### Goals
1: Transcribe part of the court opinion word for word, beginning at the words "The State will" and stopping after "quite properly so.".
2: In the court opinion, which rule of the Rules of Criminal Evidence were Mrs. Kelly's statements admitted under?

### Source excerpt
################
TENTH COURT OF APPEALS

 

No. 10-92-294-CR

 

SHERRY DIANE SMITH, Appellant

v.

 

THE STATE OF TEXAS, Appellee

 

From the 54th District Court

McLennan County, Texas

Trial Court # 92-151-C

 

OPINION DENYING MOTION FOR REHEARING

 

On original submission, we determined (1) that a photograph of the dead victim of the burglary of a habitation was not relevant to any issue in the case, (2) alternatively, that the unfair prejudice created by the photograph substantially outweighed its probative value, and (3) that the error in admitting the photograph into evidence contributed to Smith's punishment and requires another trial. The State asks us to reconsider.

Among its contentions, the State asserts that the photograph was admissible to establish Mrs. Kelly's death and that "her death tied in to her earlier excitement which allowed the admissibility of her statements as excited utterances." Her statements were, however, admitted under Rule 803(2) of the Rules of Criminal Evidence; the availability of the declarant is immaterial to admissibility under that rule. See Tex. R. Crim. Evid. 803(2). In any event, the court, not the jury, determines the admissibility of evidence. Id. 104(a).

Even if we agreed that the photograph was relevant to prove that Mrs. Kelly had died and thus could not appear as a witness, our decision about the unfair prejudice created by it would remain the same. Mrs. Kelly's death was not an element of the offense of burglary of a habitation; it was, at most, an evidentiary fact that might lead inferentially to an elemental fact. The State's motion argues: "[T]he only way that the jury could know for sure from this photograph that Kelly was dead was from the testimony about her death." Thus, the State concedes that it had other evidence to prove the fact of her death. The State's "need" for relevant but unfairly prejudicial evidence weighs heavily in the balancing equation under Rule 403. See Bishop v. State, No. 1516-92, slip op. at 5 (Tex. Crim. App. Nov. 24, 1993).

The State also asks us to hold that the error was harmless. See Tex. R. App. P. 81(b)(2). Its motion states:

The State will readily concede that the fact of the victim's death probably had an impact on the jury and affected the sentence. The severity, however, of the sentence comes not from the picture but from the fact of the victim's death and the testimony about it. Clearly it is the testimony about the death that contributed to the jury's sentence. And quite properly so.

Having reconsidered our analysis, we still cannot say beyond a reasonable doubt that the error in admitting the photograph did not contribute to the punishment. See id.
################
### Data
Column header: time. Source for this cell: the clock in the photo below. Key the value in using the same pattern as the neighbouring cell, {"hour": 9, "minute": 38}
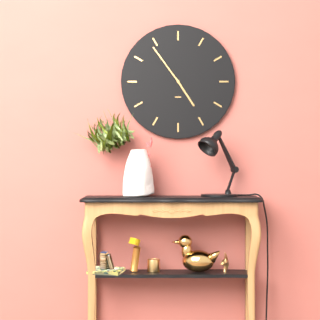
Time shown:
{"hour": 4, "minute": 54}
################
### Exercise answers
1:
The State will readily concede that the fact of the victim's death probably had an impact on the jury and affected the sentence. The severity, however, of the sentence comes not from the picture but from the fact of the victim's death and the testimony about it. Clearly it is the testimony about the death that contributed to the jury's sentence. And quite properly so.

2: Rule 803(2)